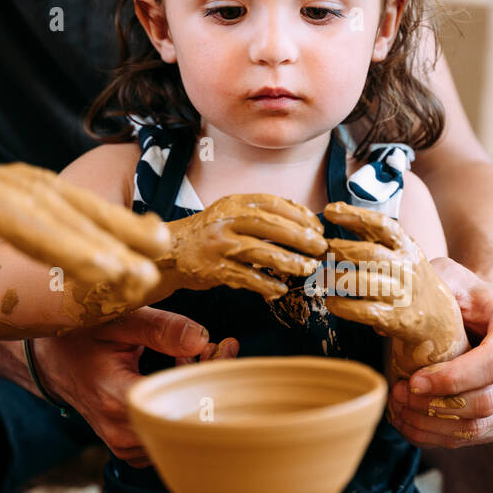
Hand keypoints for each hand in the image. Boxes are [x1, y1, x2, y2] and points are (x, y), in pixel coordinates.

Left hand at [0, 148, 170, 395]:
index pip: (7, 212)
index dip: (65, 244)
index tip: (113, 275)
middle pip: (43, 194)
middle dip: (103, 230)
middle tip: (156, 266)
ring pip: (49, 191)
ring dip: (104, 219)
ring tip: (157, 248)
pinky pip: (39, 200)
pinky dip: (81, 219)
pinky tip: (113, 239)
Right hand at [32, 307, 235, 466]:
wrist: (51, 362)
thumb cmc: (81, 336)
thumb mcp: (116, 321)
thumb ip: (160, 328)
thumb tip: (202, 338)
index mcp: (117, 399)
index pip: (181, 400)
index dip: (208, 375)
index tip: (223, 346)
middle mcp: (121, 431)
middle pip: (187, 418)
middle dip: (209, 382)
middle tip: (219, 348)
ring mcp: (124, 445)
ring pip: (180, 427)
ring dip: (195, 392)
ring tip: (192, 357)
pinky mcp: (130, 447)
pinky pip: (168, 431)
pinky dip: (180, 404)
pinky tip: (176, 376)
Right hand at [160, 193, 325, 297]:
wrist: (172, 251)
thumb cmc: (210, 233)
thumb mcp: (231, 214)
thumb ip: (260, 215)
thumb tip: (303, 223)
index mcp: (234, 203)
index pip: (273, 204)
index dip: (299, 215)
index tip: (317, 227)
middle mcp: (226, 220)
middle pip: (270, 226)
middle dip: (300, 237)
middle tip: (320, 248)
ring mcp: (219, 245)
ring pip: (260, 251)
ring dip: (288, 261)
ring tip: (307, 268)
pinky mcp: (213, 269)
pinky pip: (245, 277)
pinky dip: (265, 284)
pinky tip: (280, 289)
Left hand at [320, 202, 467, 376]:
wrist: (438, 319)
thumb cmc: (409, 280)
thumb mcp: (401, 253)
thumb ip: (373, 237)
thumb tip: (334, 213)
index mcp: (407, 247)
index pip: (382, 224)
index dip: (354, 215)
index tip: (329, 211)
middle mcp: (407, 268)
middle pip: (368, 253)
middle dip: (338, 250)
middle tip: (319, 251)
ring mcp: (401, 295)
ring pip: (362, 282)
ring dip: (335, 278)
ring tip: (321, 277)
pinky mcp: (394, 319)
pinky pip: (362, 311)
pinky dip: (341, 306)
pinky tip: (331, 301)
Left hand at [386, 259, 492, 449]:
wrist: (489, 314)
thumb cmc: (465, 295)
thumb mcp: (448, 277)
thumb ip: (423, 288)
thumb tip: (384, 326)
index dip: (452, 378)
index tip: (413, 381)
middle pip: (488, 401)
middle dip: (436, 406)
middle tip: (398, 396)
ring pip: (481, 426)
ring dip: (433, 425)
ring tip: (399, 410)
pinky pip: (478, 437)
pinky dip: (440, 436)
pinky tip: (411, 423)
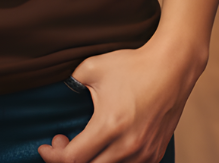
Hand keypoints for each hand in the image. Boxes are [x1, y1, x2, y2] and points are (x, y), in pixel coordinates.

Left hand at [38, 40, 204, 162]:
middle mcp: (127, 146)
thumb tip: (60, 92)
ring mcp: (144, 153)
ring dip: (91, 161)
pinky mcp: (155, 154)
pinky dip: (112, 162)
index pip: (73, 158)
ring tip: (85, 143)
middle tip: (62, 142)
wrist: (172, 68)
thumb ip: (71, 82)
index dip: (54, 156)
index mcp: (109, 126)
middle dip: (68, 160)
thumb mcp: (93, 67)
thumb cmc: (133, 66)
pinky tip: (106, 147)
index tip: (46, 146)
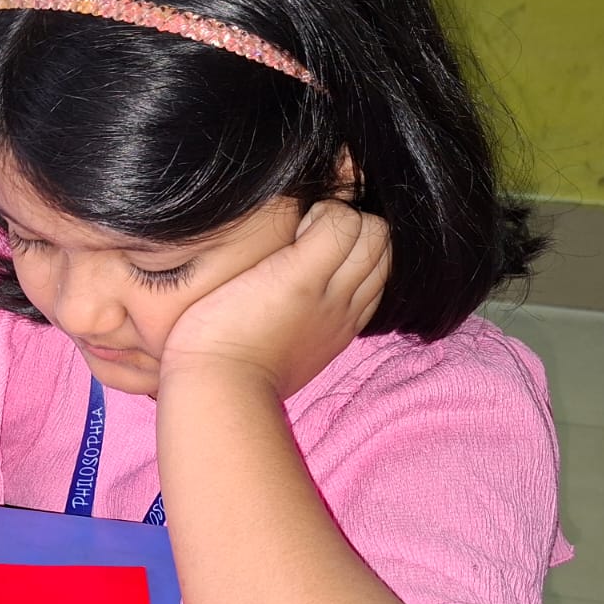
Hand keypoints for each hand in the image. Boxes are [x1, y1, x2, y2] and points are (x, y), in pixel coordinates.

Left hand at [161, 201, 389, 398]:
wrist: (218, 392)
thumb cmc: (230, 376)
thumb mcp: (279, 356)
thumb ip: (295, 332)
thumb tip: (284, 321)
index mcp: (338, 328)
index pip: (375, 276)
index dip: (354, 253)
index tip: (314, 257)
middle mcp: (344, 311)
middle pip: (384, 252)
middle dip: (355, 230)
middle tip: (306, 237)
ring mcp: (328, 295)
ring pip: (375, 235)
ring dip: (341, 218)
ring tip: (299, 232)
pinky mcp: (302, 278)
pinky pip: (342, 223)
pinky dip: (324, 211)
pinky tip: (293, 225)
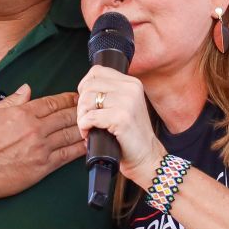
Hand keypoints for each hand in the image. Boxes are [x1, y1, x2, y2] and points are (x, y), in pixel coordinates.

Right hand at [0, 85, 83, 198]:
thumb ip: (12, 100)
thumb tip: (26, 89)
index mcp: (22, 113)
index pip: (51, 103)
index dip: (67, 99)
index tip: (76, 96)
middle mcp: (35, 129)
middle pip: (65, 117)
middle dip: (80, 111)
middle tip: (92, 107)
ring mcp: (40, 148)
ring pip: (69, 134)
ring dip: (84, 128)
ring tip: (94, 123)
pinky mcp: (42, 167)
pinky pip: (67, 156)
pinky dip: (80, 149)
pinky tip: (88, 145)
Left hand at [76, 66, 164, 188]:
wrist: (147, 157)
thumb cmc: (131, 135)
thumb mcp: (125, 106)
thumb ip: (111, 93)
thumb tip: (84, 87)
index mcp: (132, 83)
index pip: (97, 71)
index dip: (85, 86)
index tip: (88, 103)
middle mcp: (131, 88)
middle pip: (88, 85)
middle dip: (81, 105)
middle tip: (87, 119)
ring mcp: (127, 102)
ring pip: (86, 99)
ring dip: (82, 117)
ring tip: (89, 127)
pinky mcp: (121, 118)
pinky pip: (90, 117)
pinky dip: (84, 127)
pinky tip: (90, 134)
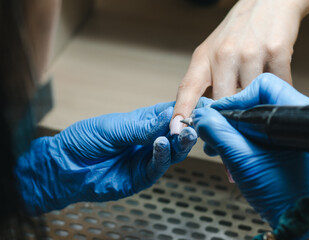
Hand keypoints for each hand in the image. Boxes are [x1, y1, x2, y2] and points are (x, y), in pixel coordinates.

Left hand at [15, 101, 205, 214]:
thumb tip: (171, 114)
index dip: (186, 109)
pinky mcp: (142, 177)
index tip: (201, 104)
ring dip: (181, 142)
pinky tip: (162, 144)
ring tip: (185, 133)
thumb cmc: (85, 140)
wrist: (64, 165)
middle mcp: (150, 140)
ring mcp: (147, 159)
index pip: (171, 114)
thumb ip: (142, 126)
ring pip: (173, 152)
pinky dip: (162, 155)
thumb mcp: (114, 127)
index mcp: (144, 123)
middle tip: (196, 122)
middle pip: (177, 134)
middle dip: (188, 127)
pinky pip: (157, 167)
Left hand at [170, 0, 308, 134]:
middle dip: (227, 119)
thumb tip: (202, 117)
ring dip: (255, 106)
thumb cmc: (238, 32)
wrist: (269, 2)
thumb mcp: (212, 53)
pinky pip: (277, 86)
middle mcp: (224, 54)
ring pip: (251, 97)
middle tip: (232, 130)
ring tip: (257, 103)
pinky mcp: (276, 51)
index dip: (181, 111)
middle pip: (222, 101)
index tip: (176, 131)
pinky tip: (274, 90)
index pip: (188, 88)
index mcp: (204, 57)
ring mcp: (250, 53)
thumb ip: (206, 82)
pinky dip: (277, 94)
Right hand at [193, 74, 308, 228]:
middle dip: (231, 118)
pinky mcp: (290, 146)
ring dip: (235, 130)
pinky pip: (263, 134)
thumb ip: (218, 133)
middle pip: (258, 103)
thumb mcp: (242, 160)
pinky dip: (245, 140)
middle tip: (214, 130)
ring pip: (258, 120)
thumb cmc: (284, 196)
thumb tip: (201, 116)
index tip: (217, 114)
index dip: (235, 100)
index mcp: (297, 114)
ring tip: (218, 146)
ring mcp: (296, 134)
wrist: (301, 222)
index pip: (262, 87)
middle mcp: (300, 119)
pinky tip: (230, 151)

================================

Pictures are not part of the copy; reproduce everything else in the records exactly.

Hand keypoints for each hand in the image. Boxes are [x1, y1, x2, y2] and points are (x, y), in pixel coordinates.

Left hand at [0, 148, 170, 395]:
index pip: (7, 212)
index dip: (65, 244)
index tip: (113, 275)
middle pip: (43, 194)
middle dip: (103, 230)
middle tip: (156, 266)
ring pip: (49, 191)
ring dip: (104, 219)
ring tip: (157, 248)
pinky pip: (39, 200)
pinky dip: (81, 219)
pinky tip: (113, 239)
Right hand at [32, 307, 235, 466]:
wrist: (51, 362)
thumb cmc: (81, 336)
thumb mcp: (116, 321)
thumb ip: (160, 328)
thumb tip: (202, 338)
index mcp: (117, 399)
index pip: (181, 400)
index dip: (208, 375)
index tip: (223, 346)
middle mcp: (121, 431)
middle pip: (187, 418)
middle dip: (209, 382)
middle tip: (219, 348)
ring mcp: (124, 445)
ring pip: (180, 427)
ring dip: (195, 392)
ring tip: (192, 357)
pinky mcp: (130, 447)
pinky pip: (168, 431)
pinky dip: (180, 404)
pinky tip: (176, 376)
Right hand at [160, 193, 325, 297]:
wrist: (172, 251)
thumb cmc: (210, 233)
thumb mcp: (231, 214)
thumb ip: (260, 215)
thumb tip: (303, 223)
index mcp: (234, 203)
index pip: (273, 204)
index dip: (299, 215)
index tip: (317, 227)
middle mcp: (226, 220)
middle pip: (270, 226)
middle dip: (300, 237)
middle tip: (320, 248)
ring mcp: (219, 245)
ring pip: (260, 251)
ring dip: (288, 261)
ring tip: (307, 268)
pinky mcp: (213, 269)
pinky pip: (245, 277)
pinky dip: (265, 284)
pinky tip: (280, 289)
Left hand at [320, 202, 467, 376]:
wrist: (438, 319)
thumb cmc: (409, 280)
thumb mcp: (401, 253)
thumb ip: (373, 237)
thumb tip: (334, 213)
index mcp: (407, 247)
index pip: (382, 224)
index dip: (354, 215)
index tip: (329, 211)
middle mcp: (407, 268)
middle pip: (368, 253)
middle dip: (338, 250)
middle tip: (319, 251)
ring mcp: (401, 295)
ring pip: (362, 282)
ring dip: (335, 278)
ring tip: (321, 277)
pinky mcp: (394, 319)
pinky pip: (362, 311)
pinky dip: (341, 306)
pinky tip: (331, 301)
Left hand at [386, 259, 492, 449]:
wrist: (489, 314)
thumb cmc: (465, 295)
thumb mcp: (448, 277)
thumb ip: (423, 288)
thumb tip: (384, 326)
index dip: (452, 378)
index tip: (413, 381)
middle pip: (488, 401)
middle dip: (436, 406)
middle tip: (398, 396)
ring pip: (481, 426)
ring dip: (433, 425)
ring tip: (399, 410)
pinky pip: (478, 437)
pinky dip: (440, 436)
pinky tip: (411, 423)
Hand keypoints for each hand in the image. Boxes are [x1, y1, x2, y2] and points are (x, y), in pixel coordinates.

Left hand at [38, 40, 204, 162]:
middle mcp: (127, 146)
thumb tip: (60, 92)
ring mcp: (144, 153)
ring dip: (91, 161)
pinky mcp: (155, 154)
pinky dip: (112, 162)
index pip: (73, 158)
ring tip: (85, 143)
middle tip: (62, 142)
wrist: (172, 68)
thumb ip: (71, 82)
index dip: (54, 156)
index mcp: (109, 126)
middle dip: (68, 160)
thumb mcp: (93, 67)
thumb cmc: (133, 66)
pinky tip: (106, 147)
index tip: (46, 146)
Hand keypoints for each hand in the image. Boxes are [x1, y1, x2, y2] and points are (x, y), in pixel coordinates.

Left hand at [161, 201, 389, 398]:
wrist: (218, 392)
thumb cmc: (230, 376)
thumb mcp: (279, 356)
thumb ip: (295, 332)
thumb tip: (284, 321)
index mcp: (338, 328)
index pip: (375, 276)
index dip: (354, 253)
index tip: (314, 257)
middle mcp: (344, 311)
middle pip: (384, 252)
middle dip: (355, 230)
middle tip: (306, 237)
ring mcp: (328, 295)
ring pip: (375, 235)
ring dip: (341, 218)
ring tip: (299, 232)
pinky mcp: (302, 278)
pinky pip: (342, 223)
pinky dip: (324, 211)
pinky tip: (293, 225)
Hand keypoints for each hand in the image. Boxes are [x1, y1, x2, y2] and points are (x, y), in pixel coordinates.

Right hand at [0, 85, 83, 198]:
thumb ip: (12, 100)
thumb tip: (26, 89)
index mcp: (22, 113)
index pip: (51, 103)
index dip: (67, 99)
index tip: (76, 96)
middle mcp: (35, 129)
middle pip: (65, 117)
middle dip: (80, 111)
middle tip: (92, 107)
ring mcp: (40, 148)
ring pip: (69, 134)
ring dip: (84, 128)
ring tip: (94, 123)
pinky mcp: (42, 167)
pinky pip: (67, 156)
pinky dip: (80, 149)
pinky tip: (88, 145)
Left hand at [76, 66, 164, 188]:
wrist: (147, 157)
thumb cmc: (131, 135)
thumb mcp: (125, 106)
thumb ip: (111, 93)
thumb tip: (84, 87)
index mcp: (132, 83)
index pip: (97, 71)
index dip: (85, 86)
index tip: (88, 103)
middle mcp: (131, 88)
middle pip: (88, 85)
middle dip: (81, 105)
middle tip: (87, 119)
ring mcp: (127, 102)
ring pip: (86, 99)
ring dip: (82, 117)
ring tip: (89, 127)
pinky mcp: (121, 118)
pinky pip: (90, 117)
pinky dip: (84, 127)
pinky tip: (90, 134)
Hand keypoints for each hand in the image. Boxes are [x1, y1, x2, y2] and points are (x, y), in pixel coordinates.

Left hand at [15, 101, 205, 214]:
thumb tip: (171, 114)
index dip: (186, 109)
pinky mcp: (142, 177)
index tip: (201, 104)
ring dip: (181, 142)
pinky tip: (162, 144)
ring tip: (185, 133)
thumb cmc: (85, 140)
wrist: (64, 165)
middle mcp: (150, 140)
ring mcp: (147, 159)
index pip: (171, 114)
thumb ip: (142, 126)
ring pip: (173, 152)
pinky dip: (162, 155)
thumb mcp: (114, 127)
index mcp: (144, 123)
middle tip: (196, 122)
middle pip: (177, 134)
middle dip: (188, 127)
pinky pip: (157, 167)
Left hand at [170, 0, 308, 134]:
middle dip: (227, 119)
thumb tip: (202, 117)
ring dip: (255, 106)
thumb cmc: (238, 32)
wrist: (269, 2)
thumb mcp: (212, 53)
pinky pip: (277, 86)
middle mcp: (224, 54)
ring pip: (251, 97)
middle tip: (232, 130)
ring tip: (257, 103)
pinky mcp: (276, 51)
index dip: (181, 111)
middle pip: (222, 101)
index tip: (176, 131)
pinky tip: (274, 90)
index pip: (188, 88)
index mcp: (204, 57)
ring mcp: (250, 53)
thumb ip: (206, 82)
pinky dip: (277, 94)
Right hand at [193, 74, 308, 228]:
middle dip: (231, 118)
pinky mcp: (290, 146)
ring dip: (235, 130)
pinky pip: (263, 134)
thumb ip: (218, 133)
middle pip: (258, 103)
thumb mcp: (242, 160)
pinky dip: (245, 140)
middle tip: (214, 130)
ring pip: (258, 120)
thumb cmc: (284, 196)
thumb tip: (201, 116)
index tip: (217, 114)
index dip: (235, 100)
index mcp: (297, 114)
ring tip: (218, 146)
ring mcp: (296, 134)
wrist: (301, 222)
index pip: (262, 87)
middle mcp: (300, 119)
pinky tip: (230, 151)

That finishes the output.